Dans ce documentaire, il y a un dicton qui fait froid dans le dos, qui en dit long sur le pourquoi du comment des populations qui migre évidemment c’est "Barça ou Barsac", ça veut dire "Vas en Europe ou meurs en chemin"...
Le rêve africain, pendant très longtemps, a été en dehors du continent. C’était soit aller à Barça -Barça c’est Barcelone en Espagne-, ou Barsac, la mort. J’ai passé beaucoup de temps à Agadez, dans le désert au Niger, où il y a beaucoup de jeunes qui se retrouvent là-bas, pour essayer de traverser le désert et arriver en Libye pour ensuite faire la traversée de la Méditerranée. J’étais dans un camp de réfugiés où je donnais des ateliers de musique et donc, j’avais l’occasion de parler avec beaucoup de ces jeunes. La force du rêve leur a permis de traverser toute l’Afrique dans des conditions épouvantables parce qu’ils pensaient qu’en arrivant en Europe, tous leurs problèmes seraient résolus. Pour eux, c’est un eldorado où ils pourront enfin avoir une vie décente et s’occuper de leur famille restée au pays. L’idée, c’est de faire revenir le rêve africain en Afrique et de créer des opportunités pour les jeunes Qu’ils n’aient pas besoin de mettre en péril leur vie. Pouvoir juste avoir une vie décente en fait. Arrêter de survivre au jour le jour.
Dans ce documentaire, on vous entend chanter, Inna, vous utilisez votre voix pour faire passer des messages…Et vous avez d'ailleurs mis à profit ce documentaire pour faire un nouvel album…
On connaît beaucoup l’Afrique par sa musique et je me disais qu’à travers la musique on pouvait faire passer tous les messages, des plus durs aux plus softs. Et je suis d’abord musicienne avant tout donc, le long du voyage, je suis allée à la rencontre d’artistes engagés qui parlent à une communauté bien particulière et j’avais envie qu’ils utilisent leur voix avec nous pour pouvoir mettre en lumière, non seulement les problématiques, mais aussi la beauté de leur culture.

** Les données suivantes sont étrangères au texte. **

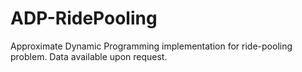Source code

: # ADP-RidePooling
Approximate Dynamic Programming implementation for ride-pooling problem. Data available upon request.

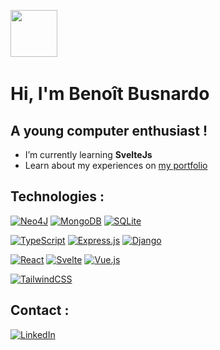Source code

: <img src="https://github.com/Anmol-Baranwal/Cool-GIFs-For-GitHub/assets/74038190/76036311-c8ea-4247-8bf8-a7077623036c" width="75">&nbsp;

# Hi, I'm Benoît Busnardo 

## A young computer enthusiast !

- I’m currently learning **SvelteJs**
- Learn about my experiences on [my portfolio](https://benoitbusnardo.fr/)

## Technologies :

[![Neo4J](https://img.shields.io/badge/Neo4j-008CC1?logo=neo4j&logoColor=white)](#)
[![MongoDB](https://img.shields.io/badge/MongoDB-%234ea94b.svg?logo=mongodb&logoColor=white)](#)
[![SQLite](https://img.shields.io/badge/SQLite-%2307405e.svg?logo=sqlite&logoColor=white)](#)

[![TypeScript](https://img.shields.io/badge/TypeScript-3178C6?logo=typescript&logoColor=fff)](#)
[![Express.js](https://img.shields.io/badge/Express.js-%23404d59.svg?logo=express&logoColor=%2361DAFB)](#)
[![Django](https://img.shields.io/badge/Django-%23092E20.svg?logo=django&logoColor=white)](#)

[![React](https://img.shields.io/badge/React-%2320232a.svg?logo=react&logoColor=%2361DAFB)](#)
[![Svelte](https://img.shields.io/badge/Svelte-%23f1413d.svg?logo=svelte&logoColor=white)](#)
[![Vue.js](https://img.shields.io/badge/Vue.js-4FC08D?logo=vuedotjs&logoColor=fff)](#)

[![TailwindCSS](https://img.shields.io/badge/Tailwind%20CSS-%2338B2AC.svg?logo=tailwind-css&logoColor=white)](#)

## Contact :

[![LinkedIn](https://custom-icon-badges.demolab.com/badge/LinkedIn-0A66C2?logo=linkedin-white&logoColor=fff)](https://www.linkedin.com/in/benoit-busnardo/)
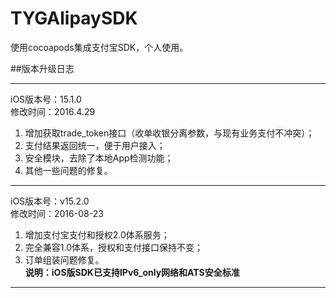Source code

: # TYGAlipaySDK
使用cocoapods集成支付宝SDK，个人使用。


##版本升级日志

***
iOS版本号：15.1.0    
修改时间：2016.4.29    
1. 增加获取trade_token接口（收单收银分离参数，与现有业务支付不冲突）；    
2. 支付结果返回统一，便于用户接入；    
3. 安全模块，去除了本地App检测功能；    
4. 其他一些问题的修复。    

***

iOS版本号：v15.2.0    
修改时间：2016-08-23    
1. 增加支付宝支付和授权2.0体系服务；    
2. 完全兼容1.0体系，授权和支付接口保持不变；    
3. 订单组装问题修复。    
**说明：iOS版SDK已支持IPv6_only网络和ATS安全标准**
***
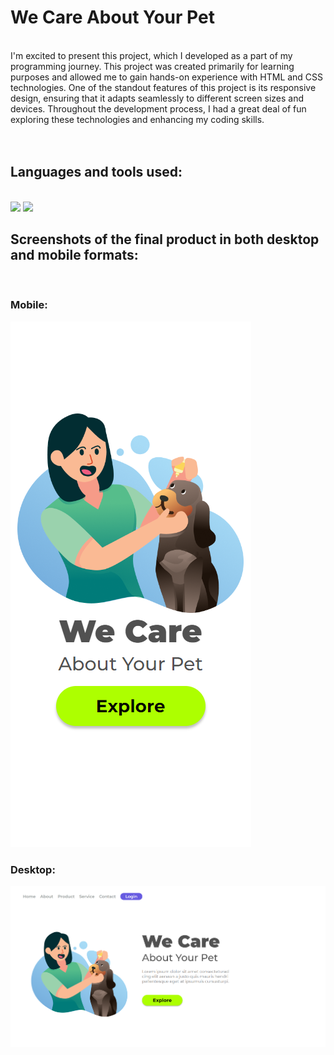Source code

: # We Care About Your Pet
</br>
 I'm excited to present this project, which I developed as a part of my programming journey. This project was created primarily for learning purposes and allowed me to gain hands-on experience with HTML and CSS technologies. One of the standout features of this project is its responsive design, ensuring that it adapts seamlessly to different screen sizes and devices. Throughout the development process, I had a great deal of fun exploring these technologies and enhancing my coding skills.
</br></br></br>
<h2>Languages and tools used:</h2>
</br>
   <img src="https://img.shields.io/badge/HTML5-E34F26?style=for-the-badge&logo=html5&logoColor=white"/>
   <img src="https://img.shields.io/badge/CSS3-1572B6?style=for-the-badge&logo=css3&logoColor=white"/>

  
<h2>Screenshots of the final product in both desktop and mobile formats:</h2>
</br>
<h3>Mobile:</h3>
<img src="https://github.com/lucca-sa/we-care-about-your-pet/blob/main/img/view%20prints/Smartphone%20View.png?raw=true" />
<h3>Desktop:</h3>
<img src="https://github.com/lucca-sa/we-care-about-your-pet/blob/main/img/view%20prints/Desktop%20View.png?raw=true" />
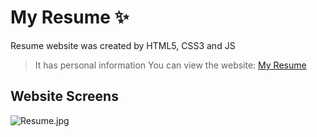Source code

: # My Resume :sparkles:
Resume website was created by HTML5, CSS3 and JS
> It has personal information
You can view the website: [My Resume](https://youssefturkey-cv.vercel.app/)

## Website Screens
![Resume.jpg]([https://github.com/YoussefTurkey/YoussefTurkey_CV/blob/main/documents/mockup-cv.jpg](https://github.com/YoussefTurkey/youssefturkey-cv/blob/master/public/images/Lighthouse.png))
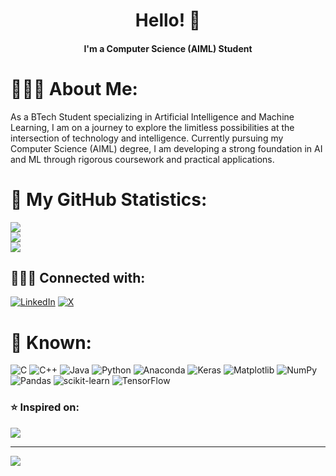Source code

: <h1 align="center">Hello! 👋 </h1>
<h4 align="center">I'm a Computer Science (AIML) Student</h4>

# 🧑🏼‍🎓 About Me:
As a BTech Student specializing in Artificial Intelligence and Machine Learning, I am on a journey to explore the limitless possibilities at the intersection of technology and intelligence. Currently pursuing my Computer Science (AIML) degree, I am developing a strong foundation in AI and ML through rigorous coursework and practical applications.

# 📝 My GitHub Statistics:
![](https://github-readme-stats.vercel.app/api?username=ASujan23&theme=neon&hide_border=false&include_all_commits=false&count_private=false)<br/>
![](https://github-readme-streak-stats.herokuapp.com/?user=ASujan23&theme=neon&hide_border=false)<br/>
![](https://github-readme-stats.vercel.app/api/top-langs/?username=ASujan23&theme=neon&hide_border=false&include_all_commits=false&count_private=false&layout=compact)
## 👨🏻‍💻 Connected with:
[![LinkedIn](https://img.shields.io/badge/LinkedIn-%230077B5.svg?logo=linkedin&logoColor=white)](https://linkedin.com/in/asujan23) [![X](https://img.shields.io/badge/X-black.svg?logo=X&logoColor=white)](https://x.com/ASujan23) 

# 📱 Known:
![C](https://img.shields.io/badge/c-%2300599C.svg?style=for-the-badge&logo=c&logoColor=white) ![C++](https://img.shields.io/badge/c++-%2300599C.svg?style=for-the-badge&logo=c%2B%2B&logoColor=white) ![Java](https://img.shields.io/badge/java-%23ED8B00.svg?style=for-the-badge&logo=openjdk&logoColor=white) ![Python](https://img.shields.io/badge/python-3670A0?style=for-the-badge&logo=python&logoColor=ffdd54) ![Anaconda](https://img.shields.io/badge/Anaconda-%2344A833.svg?style=for-the-badge&logo=anaconda&logoColor=white) ![Keras](https://img.shields.io/badge/Keras-%23D00000.svg?style=for-the-badge&logo=Keras&logoColor=white) ![Matplotlib](https://img.shields.io/badge/Matplotlib-%23ffffff.svg?style=for-the-badge&logo=Matplotlib&logoColor=black) ![NumPy](https://img.shields.io/badge/numpy-%23013243.svg?style=for-the-badge&logo=numpy&logoColor=white) ![Pandas](https://img.shields.io/badge/pandas-%23150458.svg?style=for-the-badge&logo=pandas&logoColor=white) ![scikit-learn](https://img.shields.io/badge/scikit--learn-%23F7931E.svg?style=for-the-badge&logo=scikit-learn&logoColor=white) ![TensorFlow](https://img.shields.io/badge/TensorFlow-%23FF6F00.svg?style=for-the-badge&logo=TensorFlow&logoColor=white)

### ⭐️  Inspired on:
![](https://quotes-github-readme.vercel.app/api?type=horizontal&theme=merko)

---
[![](https://visitcount.itsvg.in/api?id=ASujan23&icon=8&color=7)](https://visitcount.itsvg.in)

<!-- Proudly created with GPRM ( https://gprm.itsvg.in ) -->
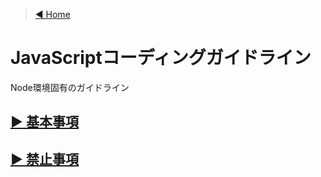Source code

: > [◀︎ Home](../../README.md)

# JavaScriptコーディングガイドライン

Node環境固有のガイドライン

## [▶︎ 基本事項](./基本事項.md)

## [▶︎ 禁止事項](./禁止事項.md)
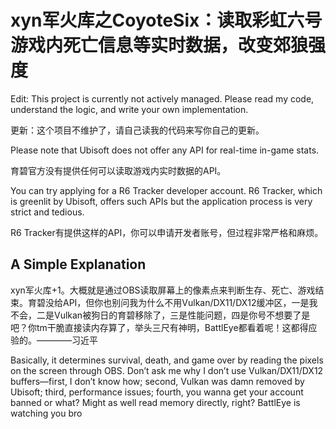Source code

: # xyn军火库之CoyoteSix：读取彩虹六号游戏内死亡信息等实时数据，改变郊狼强度

Edit: This project is currently not actively managed. Please read my code, understand the logic, and write your own implementation.

更新：这个项目不维护了，请自己读我的代码来写你自己的更新。

Please note that Ubisoft does not offer any API for real-time in-game stats.

育碧官方没有提供任何可以读取游戏内实时数据的API。

You can try applying for a R6 Tracker developer account. R6 Tracker, which is greenlit by Ubisoft, offers such APIs but the application process is very strict and tedious.

R6 Tracker有提供这样的API，你可以申请开发者账号，但过程非常严格和麻烦。

## A Simple Explanation

xyn军火库+1。大概就是通过OBS读取屏幕上的像素点来判断生存、死亡、游戏结束。育碧没给API，但你也别问我为什么不用Vulkan/DX11/DX12缓冲区，一是我不会，二是Vulkan被狗日的育碧移除了，三是性能问题，四是你号不想要了是吧？你tm干脆直接读内存算了，举头三尺有神明，BattlEye都看着呢！这都得应验的。————习近平

Basically, it determines survival, death, and game over by reading the pixels on the screen through OBS. Don’t ask me why I don’t use Vulkan/DX11/DX12 buffers—first, I don’t know how; second, Vulkan was damn removed by Ubisoft; third, performance issues; fourth, you wanna get your account banned or what? Might as well read memory directly, right? BattlEye is watching you bro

Comment imaginez-vous ce nouveau monde ?
Quand on traverse des difficultés comme ça, on a envie de se serrer les coudes un peu plus. Et puis, on a vu le personnel médical qui s’est mobilisé, qui s’est battu au péril de sa vie pour sauver des vies et ça a inspiré beaucoup de gens. Donc, la combativité dont on a fait preuve nous a changés et va nous permettre de modifier notre société. C’est une tragédie, mais j’espère qu’on va en tirer quelque chose de constructif et qu’on va avancer en faisant plus attention aux autres
Merci Inna Modja. The great green wall, Ce sera au cinéma dès que les salles rouvriront.